## Clustering Counties Within a State Based on Industry Characteristics

Four WD types:

- Residential
- Highway
- Building
- Heavy

QCEW provides the following useful characteristics by industry and county (this is not an exhaustive list):

- Average annual number of establishments
- Average annual employment
- Average weekly wage
- Annual contributions 

We can map NAICS to WD type as follows:

- **Residential:** NAICS 2361 Residential Building Construction
- **Highway:** NAICS 2373 Highway, Street, and Bridge Construction
- **Building:** NAICS 2362 Nonresidential Building Construction
- **Heavy:** NAICS 2379 Other Heavy Construction

With this simple mapping, counties can easily be compared to one another based on industry characteristics. 

In [1]:
using CSV
using Clustering
using DataFrames
using DataFramesMeta
using Distances
using Interact
using StatsBase
using URIParser
using VegaLite
using WebIO;

#### Create a dictionary mapping NAICS codes to QCEW file names

In [2]:
const industries = Dict(
    2361 => "2018.annual 2361 NAICS 2361 Residential building construction.csv",
    2373 => "2018.annual 2373 NAICS 2373 Highway, street, and bridge construction.csv",
    2362 => "2018.annual 2362 NAICS 2362 Nonresidential building construction.csv",
    2379 => "2018.annual 2379 NAICS 2379 Other heavy construction.csv"
);

#### Load the state abbreviations/fips file

In [3]:
const states_abbrevs_fips = @linq DataFrame(CSV.read("data/states_abbrebs_fips.csv")) |>
    transform(fips = @. lpad(string(:fips), 2, "0"))

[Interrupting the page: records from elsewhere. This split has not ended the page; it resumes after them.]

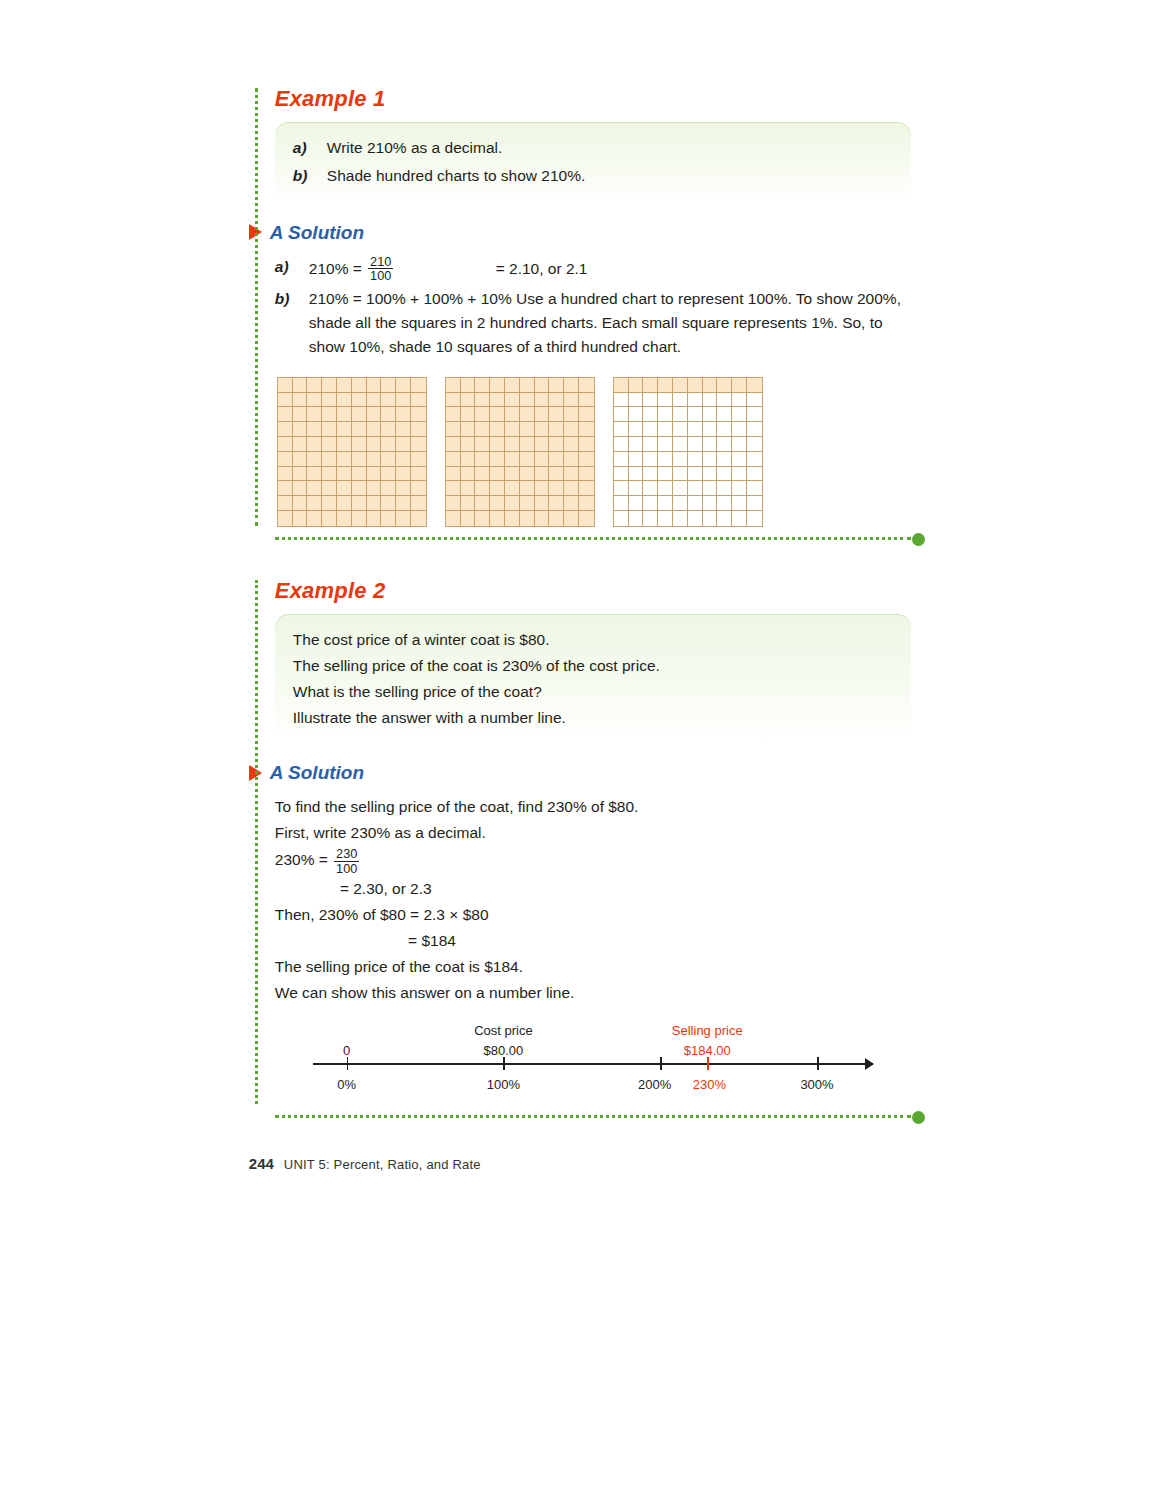Example 1
a) Write 210% as a decimal.
b) Shade hundred charts to show 210%.
A Solution
a) 210% = 210100 = 2.10, or 2.1
b) 210% = 100% + 100% + 10% Use a hundred chart to represent 100%. To show 200%, shade all the squares in 2 hundred charts. Each small square represents 1%. So, to show 10%, shade 10 squares of a third hundred chart.
Example 2
The cost price of a winter coat is $80.
The selling price of the coat is 230% of the cost price.
What is the selling price of the coat?
Illustrate the answer with a number line.
A Solution
To find the selling price of the coat, find 230% of $80.
First, write 230% as a decimal.
230% = 230100
= 2.30, or 2.3
Then, 230% of $80 = 2.3 × $80
= $184
The selling price of the coat is $184.
We can show this answer on a number line.
Cost price $80.00 Selling price $184.00 0 0% 100% 200% 230% 300%
244 UNIT 5: Percent, Ratio, and Rate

Unnamed: 0_level_0,state,abbrev,fips
Unnamed: 0_level_1,String,String,String
1,alabama,AL,01
2,alaska,AK,02
3,arizona,AZ,04
4,arkansas,AR,05
5,california,CA,06
6,colorado,CO,08
7,connecticut,CT,09
8,delaware,DE,10
9,district-of-columbia,DC,11
10,florida,FL,12


#### Write a function that returns a `DataFrame` for a particular industry and state, filtered

In [4]:
function industry_df(state::String, industry::Int)
    @linq DataFrame(CSV.File("data/$(industries[industry])", normalizenames=true)) |>
        where(:agglvl_title .== "County, NAICS 4-digit -- by ownership sector") |>
        where(:own_title .== "Private") |>
        where(first.(:area_fips, 2) .== state)
end;

#### Write a function that converts a `DataFrame` to a normalized `Matrix`

In [5]:
function normalize_matrix(df::DataFrame)
   matrix = Matrix(hcat(
        df.annual_avg_estabs_count,
        df.annual_avg_emplvl,
        df.annual_avg_wkly_wage,
        df.annual_contributions
    )')
    return StatsBase.transform(fit(ZScoreTransform, matrix, dims=2), convert.(Float64, matrix)) 
end;

In [6]:
function distance_matrix(state::String, industry::Int, distance_metric::PreMetric)
    df = industry_df(state, industry)
    matrix = normalize_matrix(df)
    dm = (df.area_title, Distances.pairwise(distance_metric, matrix, dims=2))
    distance_df =  DataFrame(dm[2])
    rename!(distance_df, Symbol.(dm[1]))
    insertcols!(distance_df, 1, :County => dm[1])
    return distance_df
end;

#### Write a function that returns an `Expression` to generate the interactive plot

In [7]:
function generate_plot(link, object_name, groups)
   return :(
        @vlplot(width=1200, height=900) + 
        @vlplot(
            mark={ 
                :geoshape,
                stroke=:black
            },
            data={
                url=URI($link),
                format={
                    type=:topojson,
                    feature=$object_name
                }
            },
            transform=[
                {
                    lookup="properties.GEOID",
                    from={
                        data=$groups,
                        key=:fips,
                        fields=["group"]
                    }
                }
            ],
            color={
                "group:n",
                legend={title="Group"}
            },
            projection={
                typ=:naturalEarth1
            }
        ) +
        @vlplot(
            :text,
            data={
                url=URI($link),
                format={
                    type=:topojson,
                    feature=$object_name
                }
            },
                transform=[
                    {
                        calculate="geoCentroid(null, datum)",
                        as="centroid"
                    },
                    {
                        calculate="datum.centroid[0]",
                        as="centroidx"
                    },
                    {
                        calculate="datum.centroid[1]",
                        as="centroidy"
                    }
                ],
            text={field="properties.NAME", type=:nominal},
            longitude="centroidx:q",
            latitude="centroidy:q"
        )
    )
end;

### Top Down vs. Bottom Up

We can take a top-down approach by determining how many groups we want for a given state, and then clustering the counties accordingly. Conversely, we can simply compute a distance matrix for each state which would allow the grouping of counties in bottom-up fashion, only when necessary.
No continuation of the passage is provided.